I have multiple output files from another program that I am trying to do some analysis with using R. The number of output files will not be known in advance. I read them into my R code and store them in the variable listFinal.data.
I am trying to loop through the output files and group by the different values in the column Entity.Type, count the number of occurrences for each of the different entity types and then I need to get the average number of occurrences for each entity type across all of the output files.

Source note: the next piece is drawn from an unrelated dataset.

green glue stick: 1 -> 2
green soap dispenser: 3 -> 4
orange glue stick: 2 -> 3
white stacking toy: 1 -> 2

Here is a snippet of the column I need to work with in the output files:
ID | Entity.Type |
---|---|
1 | Ground |
2 | Ground |
3 | Air |
4 | Air |
5 | Sea |
6 | Ground |
7 | Sea |
8 | Ground |
9 | Air |
10 | Ground |
Results I am looking for for this single file would be:
Ground | Air | Sea |
---|---|---|
5 | 3 | 2 |
I can do this successfully for just one file, but when I use the code that I have written and I have multiple files, I get a result like above for each file when what I really want is a single result like above that is the average across all files.
Here is the code that I am using:
for (h in 1:length(listFinal.data)) #listFinal.data is all the output files from another program
listVeh.data[[h]] <- listFinal.data[[h]] %>%
filter(Entity.Type != "Lifeform") %>% #remove people, just count vehicles
group_by(Entity.Type) %>%
summarize(n = n())
CodePudding user response:
Here's a toy example, where you have written the output data as a list:
set.seed(4)
d1 <- data.frame(ID = 1:30,
Entity.Type = sample(c("Ground", "Air", "Sea"), 30, replace=TRUE))

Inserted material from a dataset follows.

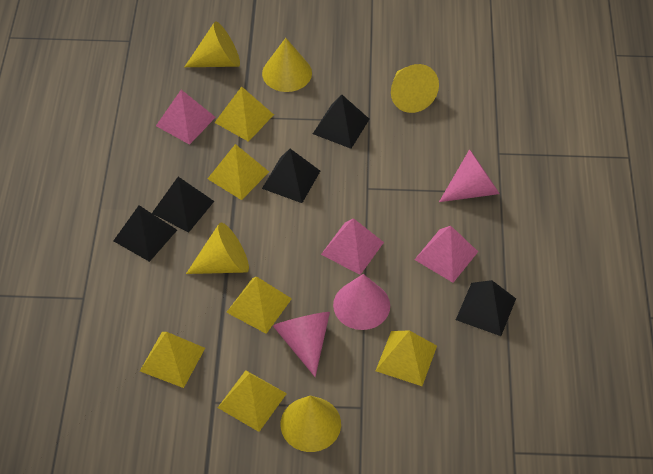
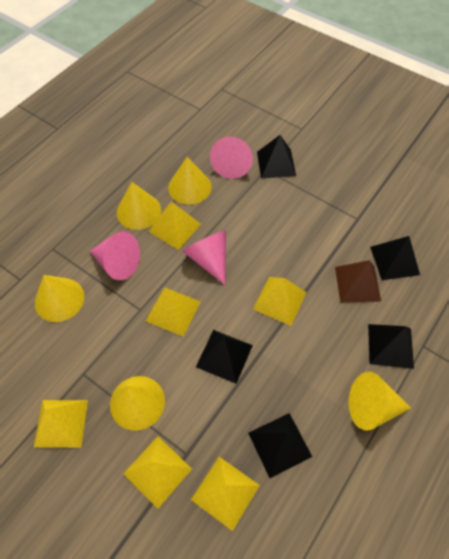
brown pyramid: 0 -> 1
pink pyramid: 3 -> 0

d2 <- data.frame(ID = 1:30,
Entity.Type = sample(c("Ground", "Air", "Sea"), 30, replace=TRUE))
datlist <- list(d1, d2)
names(datlist) <- c("d1", "d2")
I prefer ldply
over do.call(rbind, lapply(...))
as it adds the id of the data directly for named list.
output <- plyr::ldply(datlist, function(x) x %>% group_by(Entity.Type) %>% summarise(n=n()))
.id Entity.Type n
1 d1 Air 9
2 d1 Ground 9
3 d1 Sea 12
4 d2 Air 14
5 d2 Ground 9
6 d2 Sea 7
Calculating the mean value in the whole list will be straightforward.
output %>% group_by(Entity.Type) %>% summarise(mean(n))
# A tibble: 3 x 2
Entity.Type `mean(n)`
<chr> <dbl>
1 Air 11.5
2 Ground 9
3 Sea 9.5